Henry Tanner's A New American Atlas was the most distinguished atlas published in America during the nineteenth century. The maps were carefully constructed from the best and most recent surveys. They were finely engraved on a large-scale, printed on high quality paper, and carefully hand colored. Because of the great expense involved in the production and publication, the atlas was published in five parts between 1819 and 1823.
This is one of the earliest maps to show Illinois and Missouri as American states. The map was added to the fifth part of the atlas in 1823. For Illinois, organized counties appear only in the southern part of the state. The northernmost part of the state is still the preserve of the Sauk and Fox. Further south, between the Illinois and Mississippi rivers, are the Military Bounty Lands. A primitive Chicago and Fort Dearborn appear at the mouth of the Chicago River. For Missouri, a state since 1820, counties appear only along the Mississippi and Missouri rivers. Missouri's northern and southern extremities are quite empty.

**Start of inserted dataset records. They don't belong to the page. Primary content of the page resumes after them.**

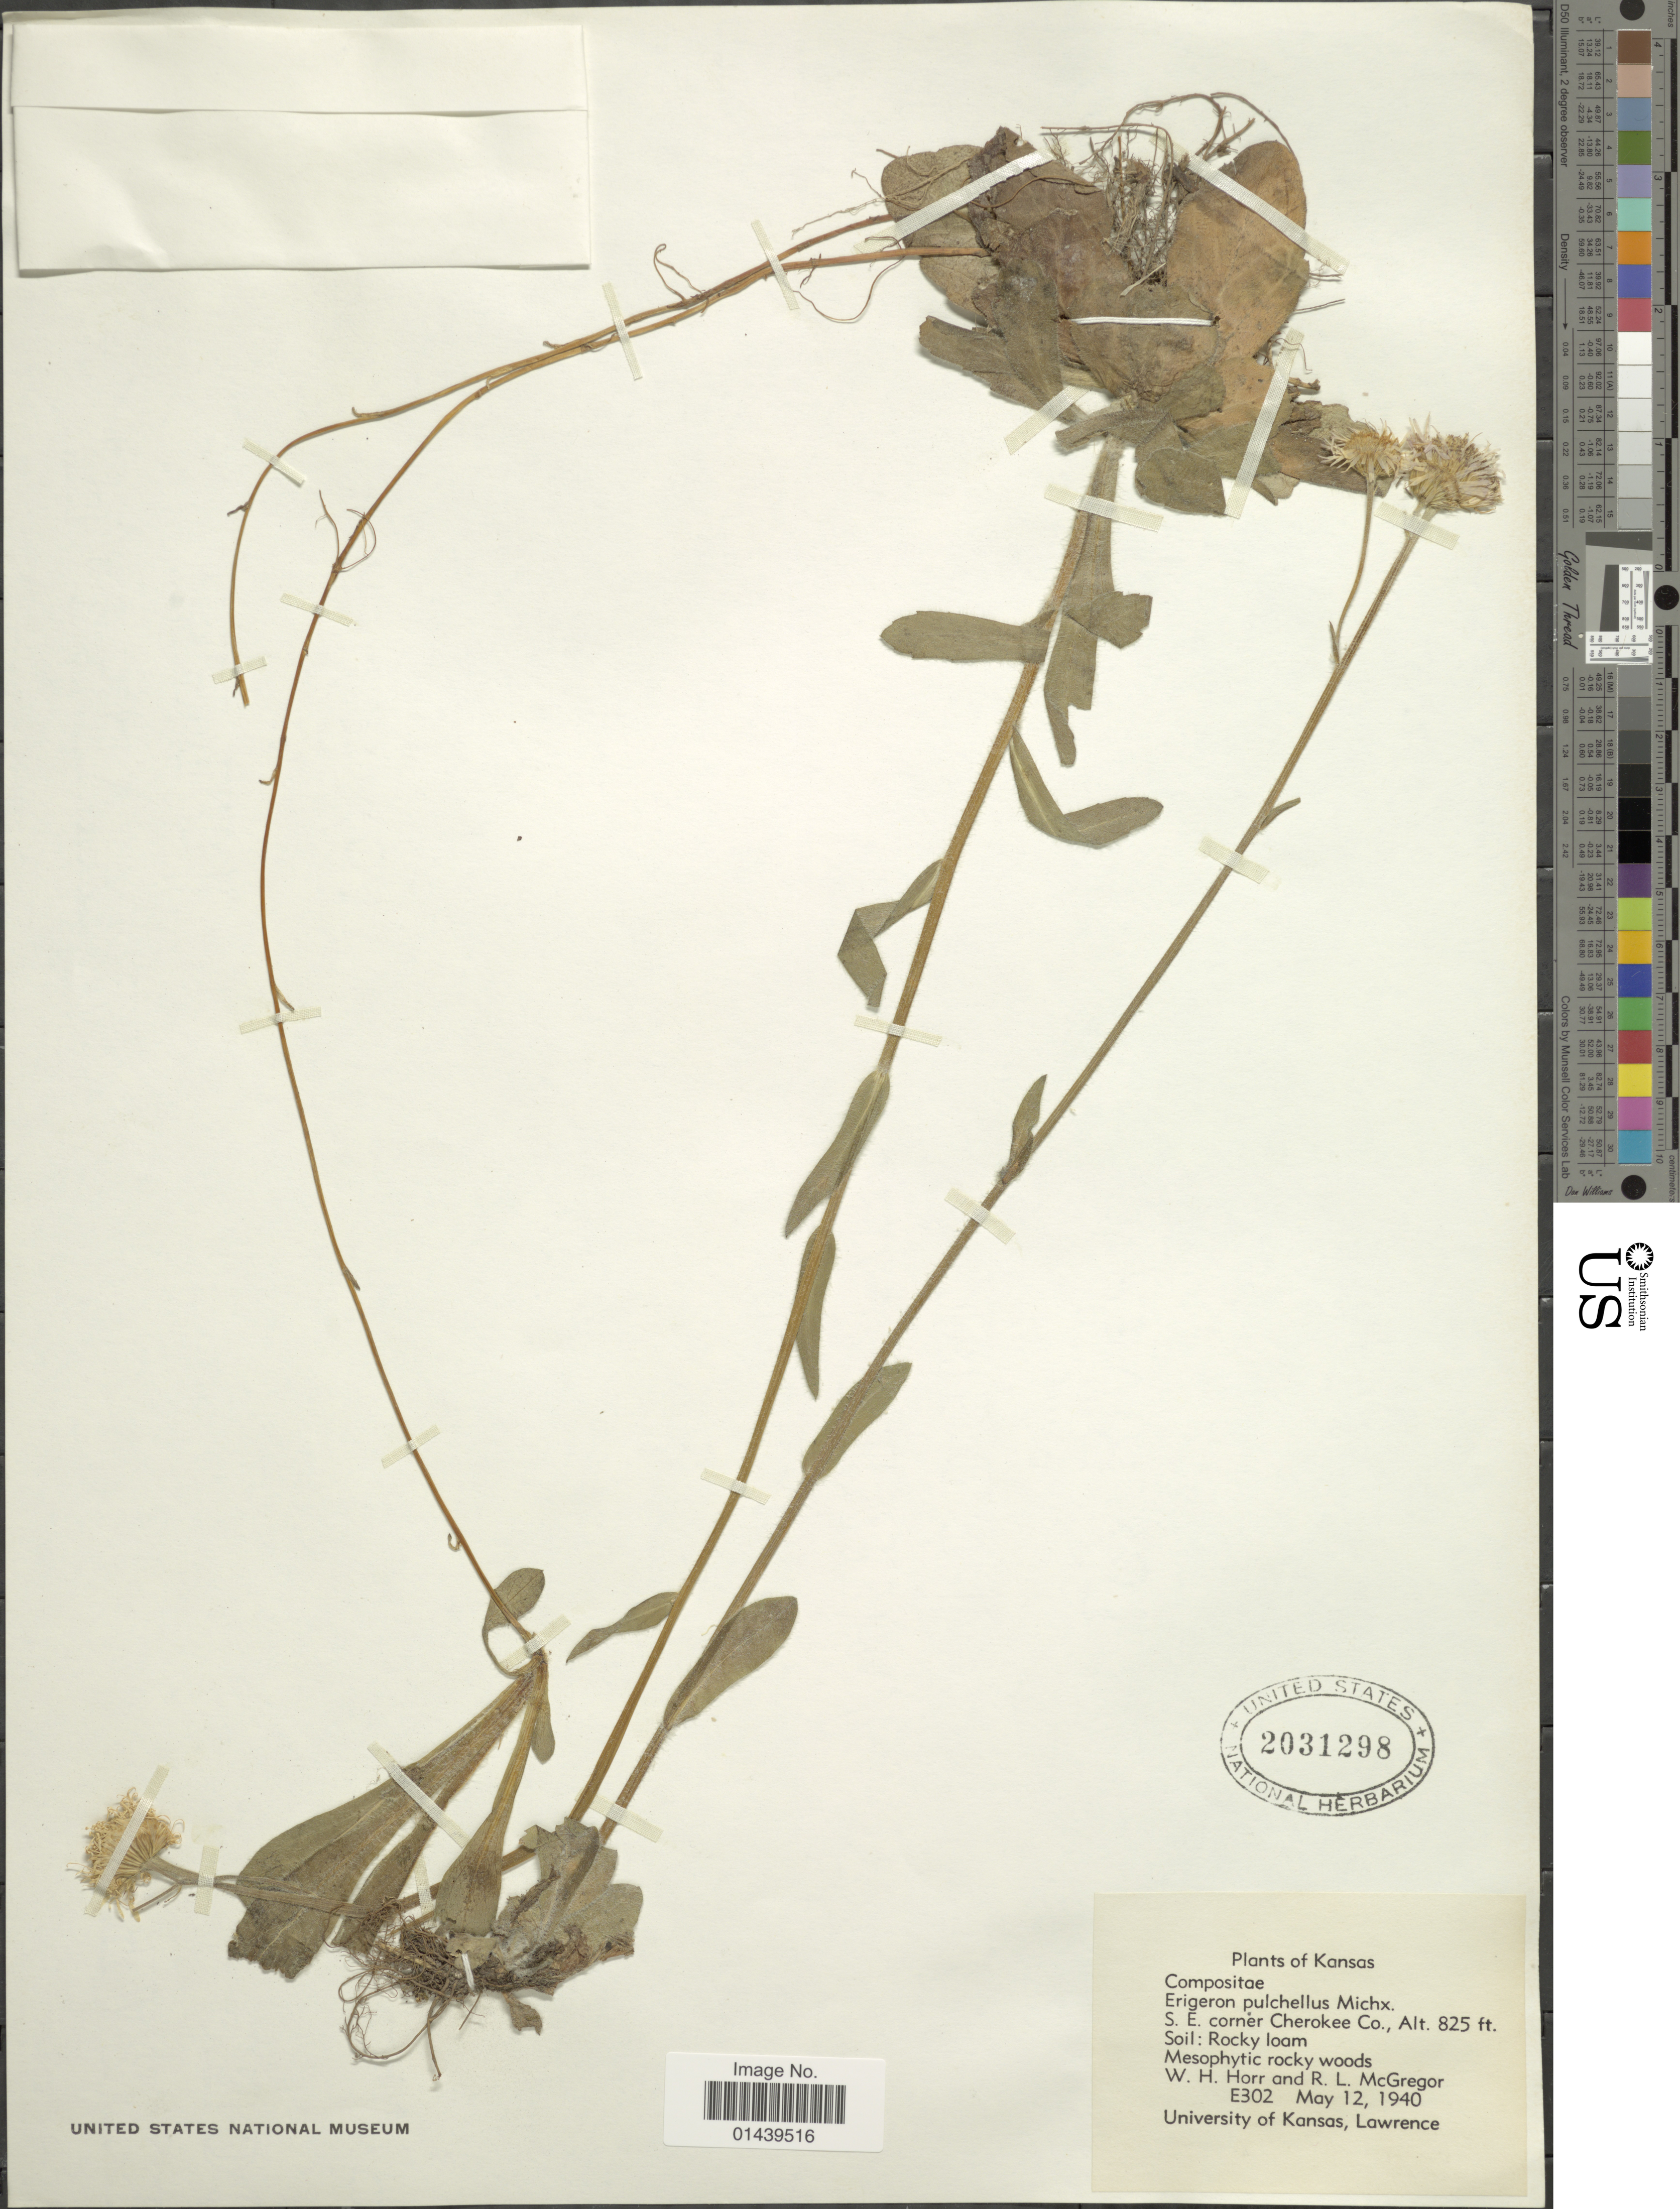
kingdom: Plantae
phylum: Tracheophyta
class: Magnoliopsida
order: Asterales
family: Asteraceae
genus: Erigeron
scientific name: Erigeron pulchellus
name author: Michx.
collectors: W. H. Horr & R. McGregor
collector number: E302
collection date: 1940-05-12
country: United States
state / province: Kansas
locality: S. E. corner Cherokee Co.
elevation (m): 251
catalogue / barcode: US 2031298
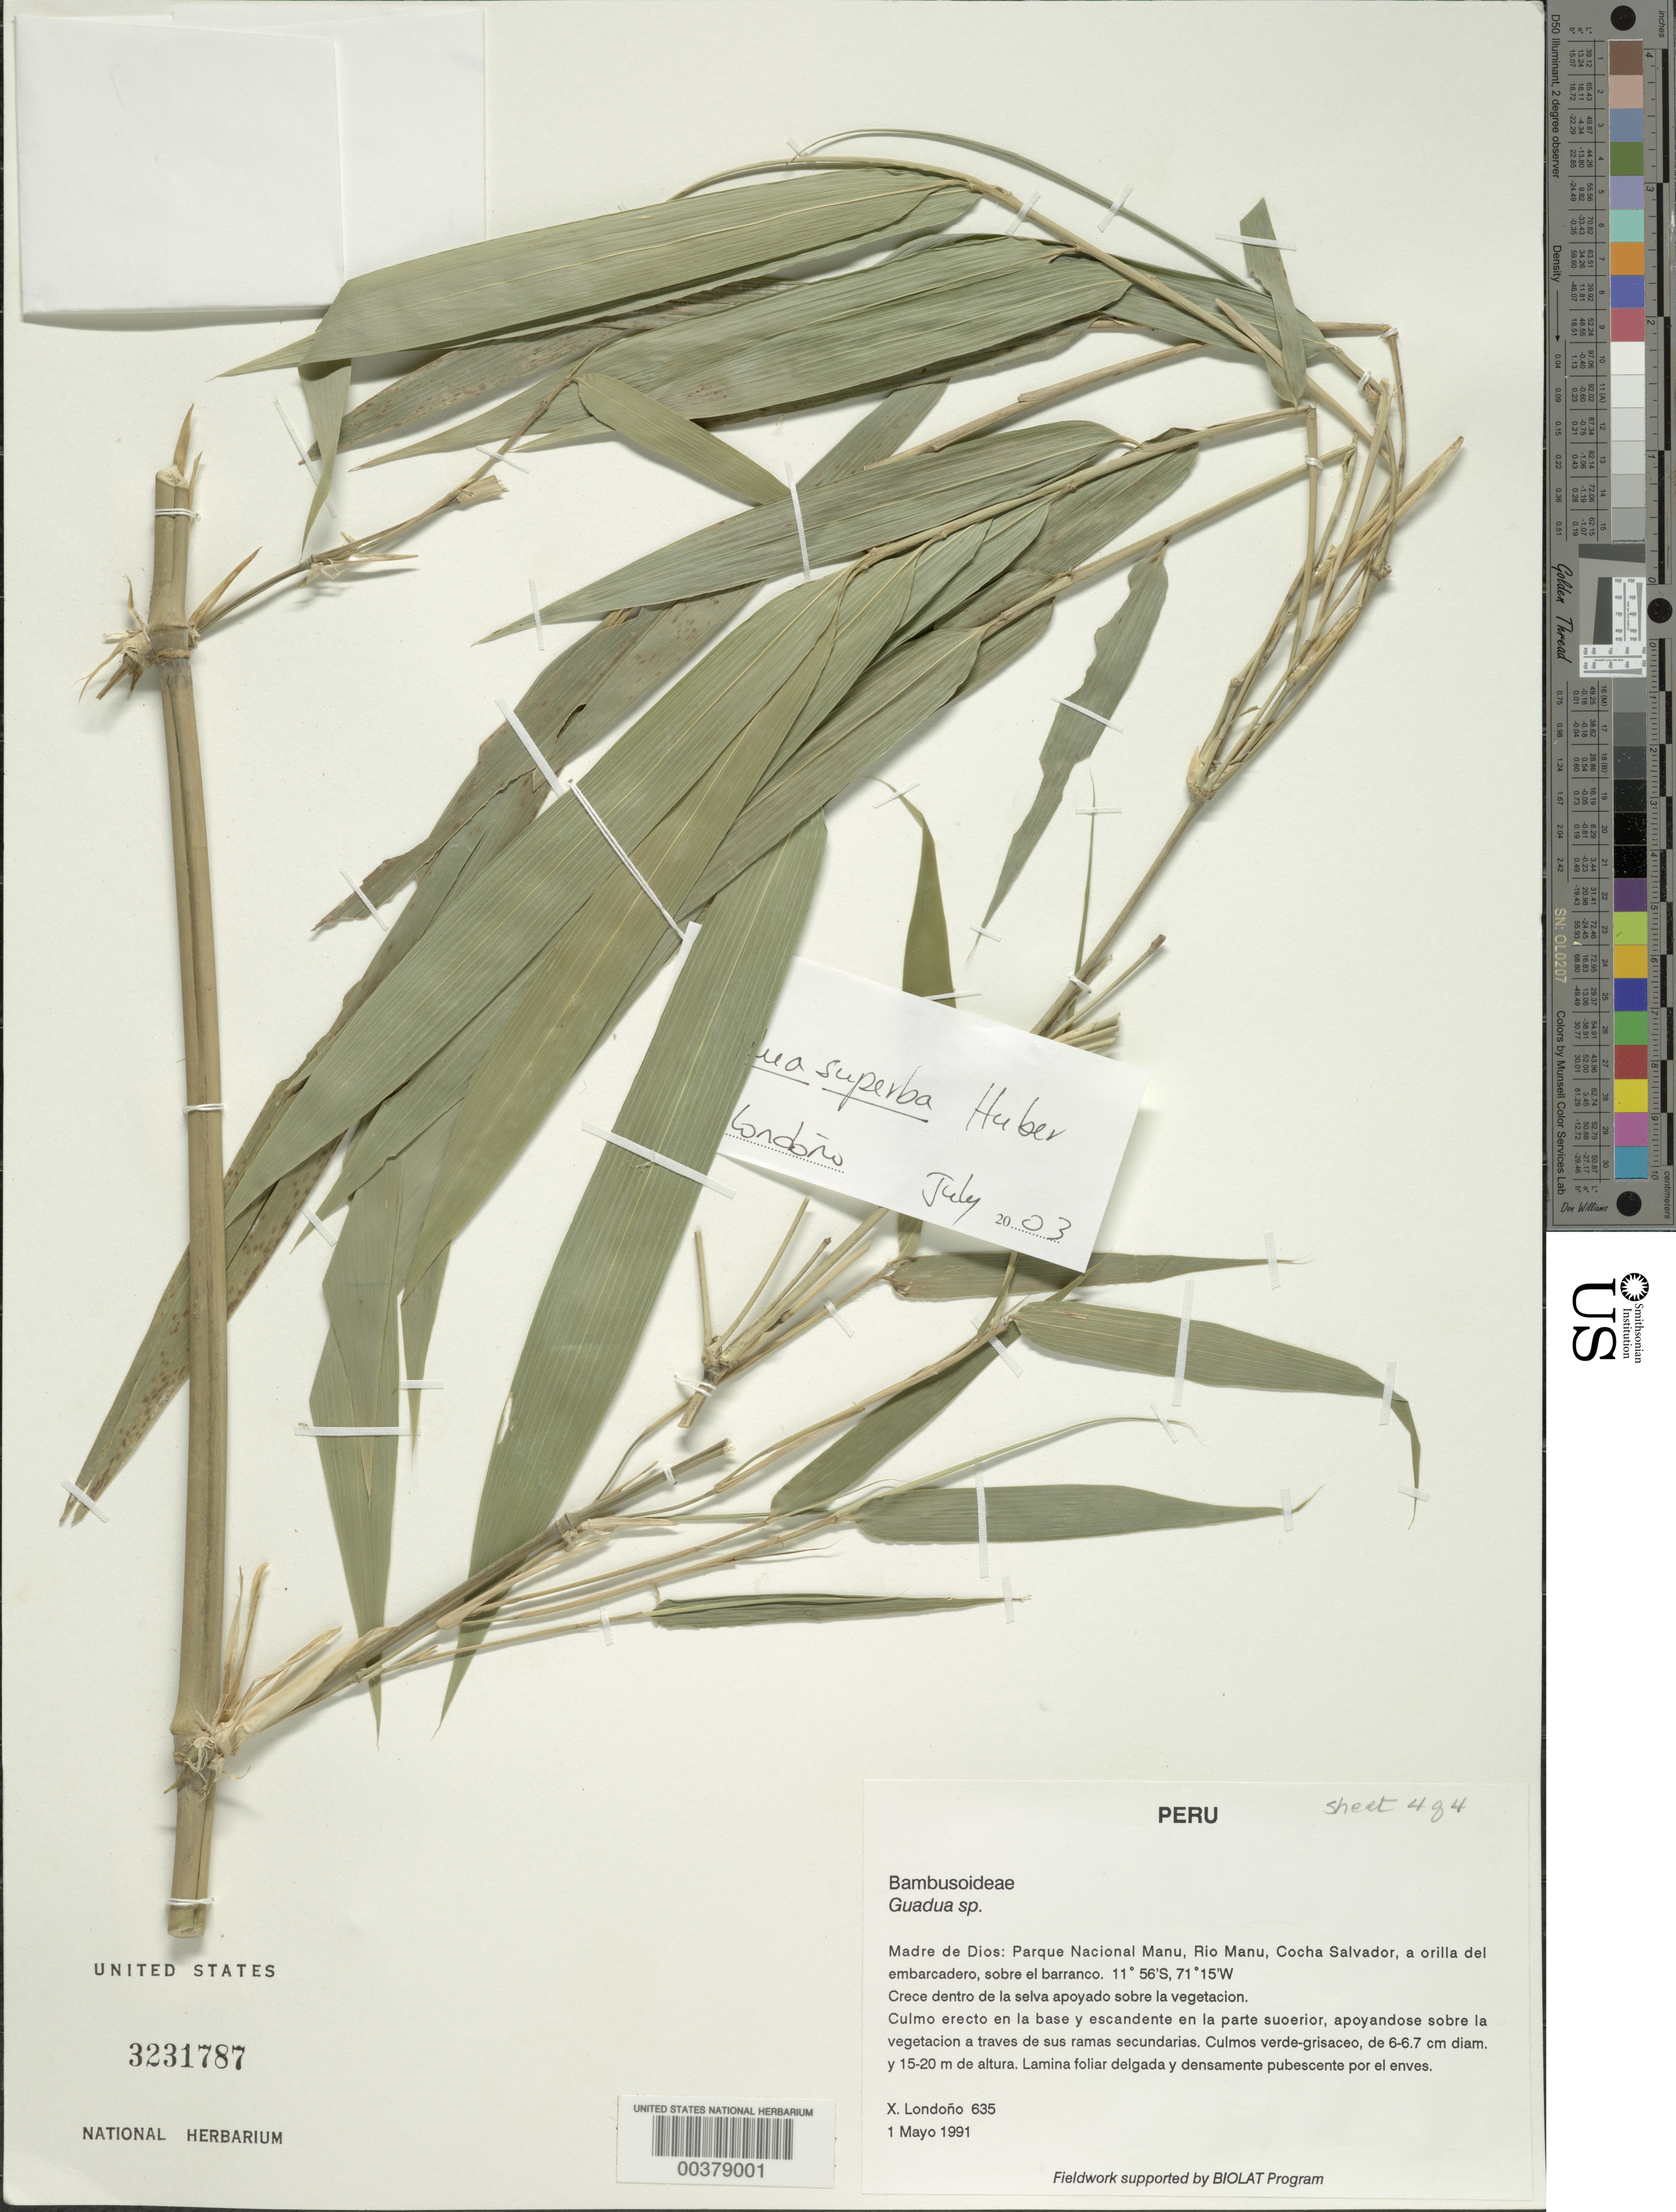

This copy is an example of the improved second issue of the map. The most significant changes can be seen in Tanner's revised mapping of the headwaters of the Mississippi. Tributaries off the Tete de Mort River have been removed, the locations and directions of the Sahsinakway, Fievre and Apple Rivers flow north to south (as opposed to northeast to southwest), Oak Creek has been removed, and the lead mines just north of the Tete de Mort River are now named Dubuque Lead Mines. Another significant change to the map is the addition of Lexington, Missouri; platted in 1822 and made the county seat the following year, Lexington would become an outfitting point for many travelling westward on the Santa Fe and Oregon trails. Other changes to the map from the first edition include the additions of several counties in Illinois created since the first printing.
Phillips, Atlases , 3669-12; cf. Ristow, American Maps and Mapmakers , pp. 191-198; Rumsey, 2755.017; cf. Sabin 94323.